The price of a certain cryptocurrency is assessed across several major exchanges to find the best price available to optimize the outcome of trading any pairs. Given that optimization is key to crypto trading, advanced algorithms such as smart order routing compare prices across all major crypto exchanges in real-time and simplify trading order execution.

Why is smart order routing particularly important in the crypto ecosystem?

The lack of a central body to regulate crypto markets and the fact that they’re heavily decentralized mandates the need for a system or a set of rules that govern crypto trade orders. In comparison to the US equity market, crypto markets are relatively more volatile which necessitates traders to be equipped with prices of several cryptocurrencies across multiple major exchanges.

How does smart order routing work?

The crypto market is one that is fraught with volatility. The role of a smart order router is therefore to successfully execute a chosen strategy, achieving more than just ‘best price’. In a highly fragmented and fast/dynamic crypto marketplace, smart order routing actually plays a crucial role in minimizing loss.

When a trader order comes through, a smart order router will ideally scan for all possible execution opportunities and will then execute at the best price after deciding on a particular strategy. By taking into consideration several parameters such as price, cost, volatility, position, venue preference, level of market depth, etc., a trader can build their execution strategy to manage or mitigate potential risks.
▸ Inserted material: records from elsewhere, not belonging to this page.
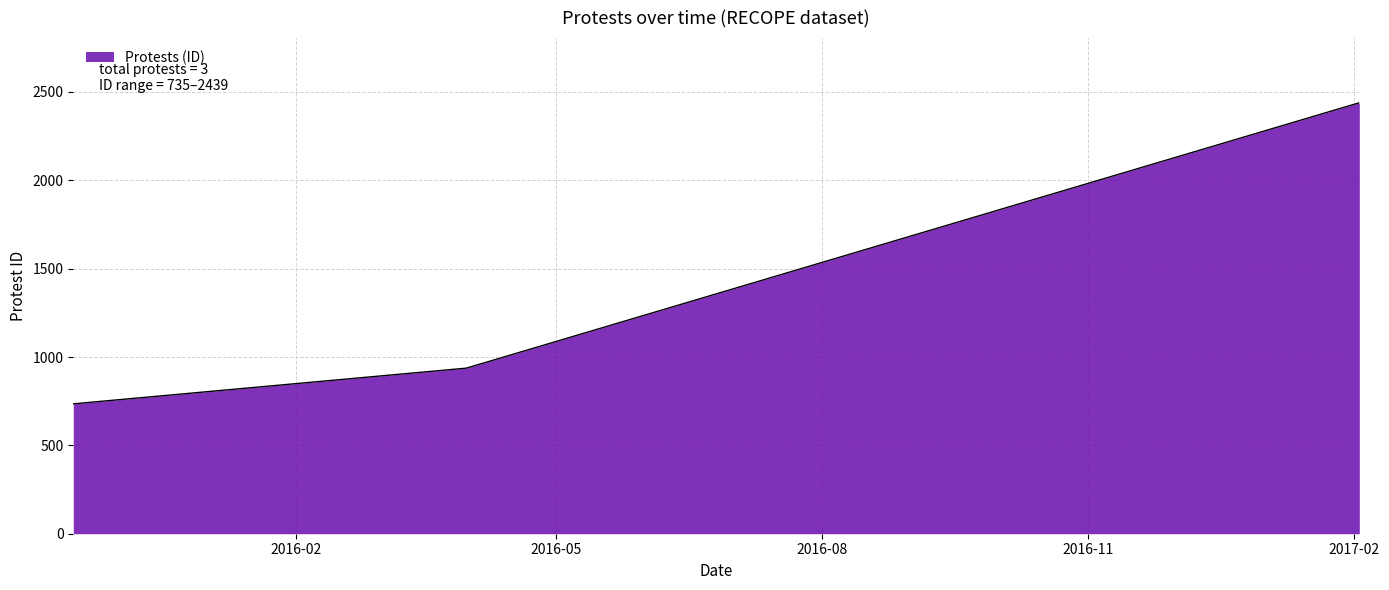

How many values are below 937?

1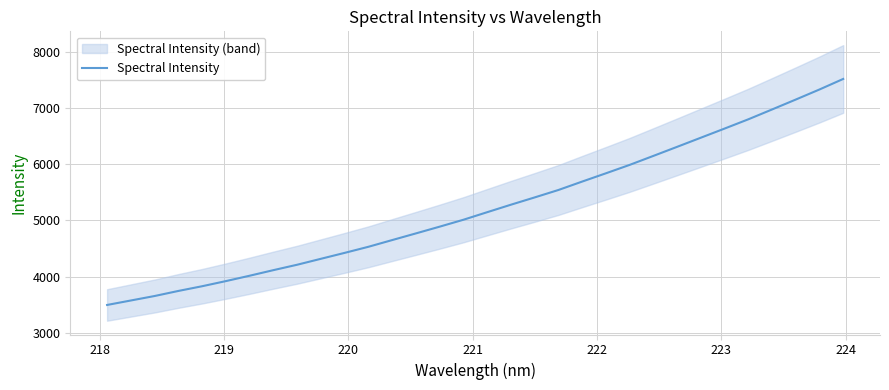

What is the maximum value for Spectral Intensity?

7512.9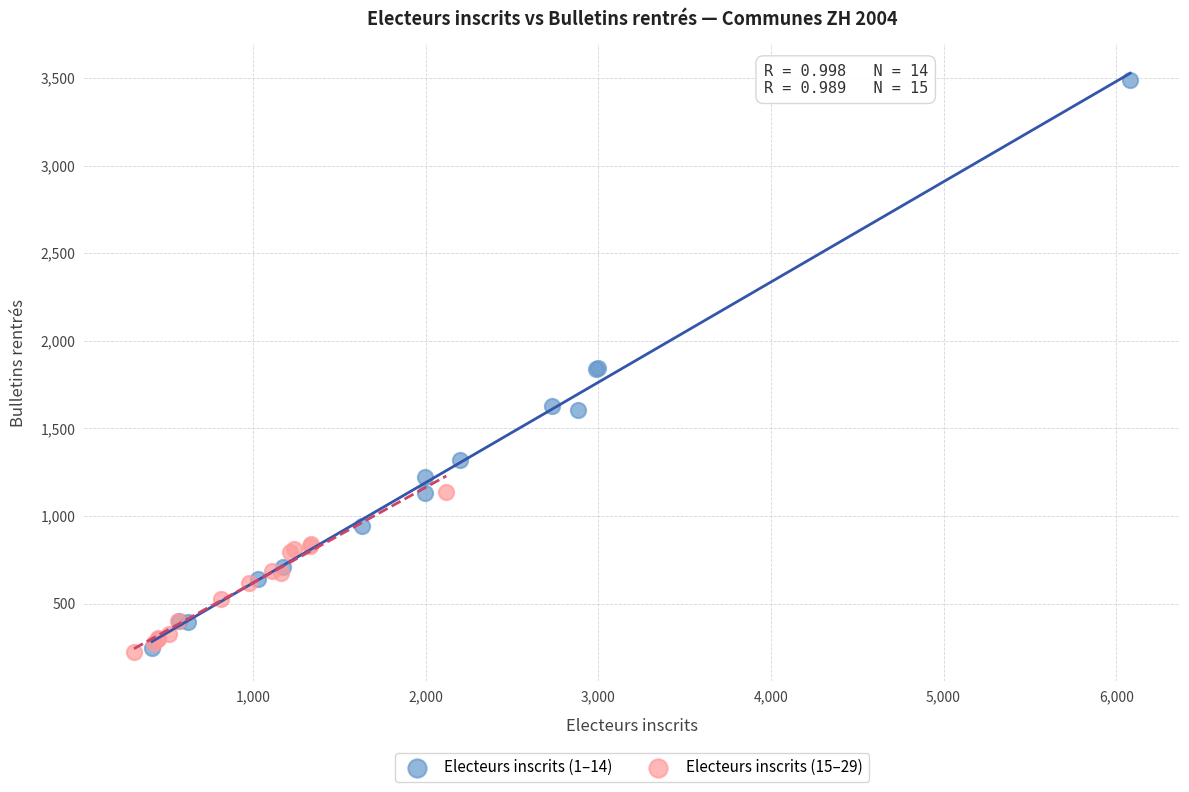

Which series has the largest Y range (max minus min)?

Electeurs inscrits (1–14)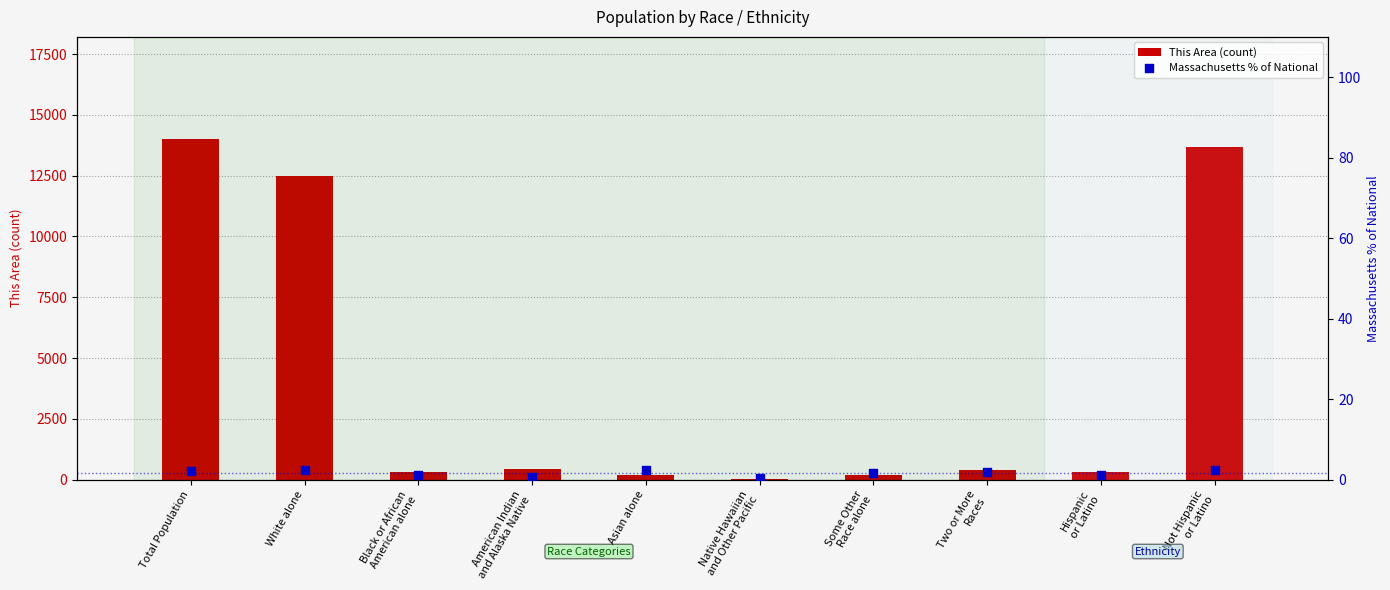

Is the value of This Area (count) at Some Other
Race alone greater than the value of Massachusetts % of National at Not Hispanic
or Latino?

Yes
What are the basic components of a smart order routing system?

Typically, a smart order routing system is cloud-based and makes use of machine learning algorithms, its basic components include:

  • A client gateway that’s useful to receive incoming orders
  • A market gateway that sends orders to trading sites
  • Smart order routing implementation – to retain SOR logic as well as custom algorithms in order to process orders
  • Feed handlers (to provide market data for decision making)
  • A client front-end as the user interface

Like any trading strategy, smart order routing comes with its own set of advantages and disadvantages.

  • Since smart order routing assesses prices across multiple exchanges, it has the ability to simultaneously access several trading venues to identify the most suitable and efficient price execution strategy.
  • It’s a useful framework for the use of custom algorithms.
  • It provides traders with adequate information about each exchange and equips them with additional validation and control.

Along with involving a fair degree of complexity, smart order routing does come with its own issues such as additional latency and a risk of loss.

What’s the future of smart order routing like?

There’s been a significant increase in crypto players making use of smart order routing to gain a competitive advantage, while still maintaining essential standards in compliance and best execution against a likely background of much more intense scrutiny and regulation. As crypto markets continue to evolve, the role of automation and computerized algorithms in making decisions about how and where an order is executed is quite likely to increase, creating more space for advanced trading algorithms like smart order routing.